Pemanfaatan AI dalam kesehatan mental bukan tanpa dasar. Studi yang dipublikasikan pada 2024 menunjukkan AI mampu mengenali perubahan kondisi emosional seseorang melalui pola bahasa, aktivitas fisik, kualitas tidur, hingga pola interaksi. Kemampuan mengenali pola dari berbagai data tersebut membuka peluang bagi AI untuk membantu mendeteksi risiko gangguan kesehatan mental sejak tahap awal.
Namun, para peneliti menilai teknologi saja tidak cukup. Agar benar-benar bermanfaat bagi masyarakat Indonesia, pengembangan AI harus memahami konteks budaya, bahasa, sistem pendidikan, hingga dinamika keluarga yang berbeda dengan negara lain.
Pendekatan tersebut juga penting untuk mengurangi risiko bias yang dapat menghasilkan penilaian keliru atau memperkuat stigma terhadap penyintas gangguan kesehatan mental.

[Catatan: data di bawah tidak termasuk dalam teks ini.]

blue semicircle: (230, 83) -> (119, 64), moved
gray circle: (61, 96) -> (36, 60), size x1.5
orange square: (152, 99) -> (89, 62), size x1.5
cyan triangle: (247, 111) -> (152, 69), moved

Karena itu, pengembangan Kita Bersama melibatkan anak dan remaja berusia 10–24 tahun, orang tua, guru, tenaga kesehatan, hingga penyintas masalah kesehatan mental melalui serangkaian lokakarya co-design. Mereka diajak menyampaikan pengalaman dan kebutuhan nyata agar teknologi yang dikembangkan benar-benar menjawab persoalan yang dihadapi pengguna.

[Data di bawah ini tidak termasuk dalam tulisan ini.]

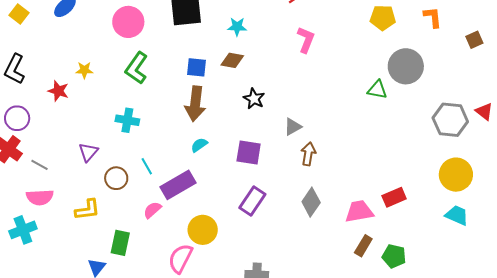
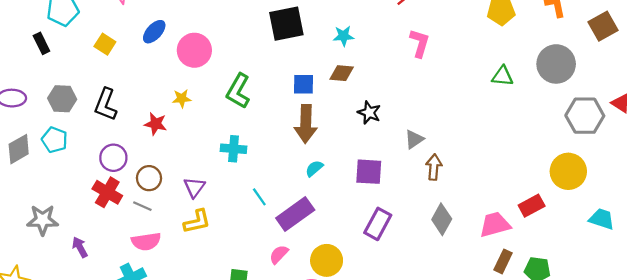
pink circle: (128, 22) -> (194, 50), moved
brown square: (474, 40) -> (603, 26), size x1.5
gray circle: (406, 66) -> (556, 64), moved
green triangle: (377, 90) -> (503, 76), moved
yellow circle: (456, 175) -> (568, 171), moved
brown circle: (116, 178) -> (149, 178), moved
yellow L-shape: (87, 210) -> (197, 221), moved
pink semicircle: (152, 210) -> (279, 254), moved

Hingga pertengahan 2026, proses tersebut telah dilakukan di Jawa Barat, Kalimantan Timur, dan Jakarta. Prototipe platform kini memasuki tahap konsultasi bersama para ahli serta pemangku kepentingan, termasuk Kementerian Kesehatan, sebelum diuji coba secara sukarela di Jawa Barat dan Kalimantan Timur pada akhir tahun ini. Hasil uji coba diperkirakan tersedia pada Februari 2027.
Baca juga: Pembatasan Media Sosial dan Implikasinya Untuk Startup
Meski memanfaatkan teknologi AI, para peneliti menegaskan platform ini tidak dirancang untuk menggantikan psikolog maupun psikiater. Pengguna yang terindikasi mengalami gangguan kesehatan mental tetap akan diarahkan untuk berkonsultasi dengan tenaga profesional.
Hal tersebut dinilai penting karena proses pemulihan tidak hanya bergantung pada kemampuan menganalisis data, tetapi juga membutuhkan empati, hubungan terapeutik, dan interaksi antarmanusia yang hingga kini belum dapat digantikan oleh kecerdasan buatan.
Ke depan, pengembangan AI untuk kesehatan mental masih menghadapi berbagai tantangan, mulai dari kesenjangan akses internet dan literasi digital hingga perlindungan data pribadi.
Mengingat informasi kesehatan mental merupakan data yang sangat sensitif, para peneliti menekankan bahwa setiap penerapan AI harus mengedepankan prinsip transparansi, persetujuan pengguna (informed consent), perlindungan privasi, serta pengawasan manusia dalam setiap proses pengambilan keputusan.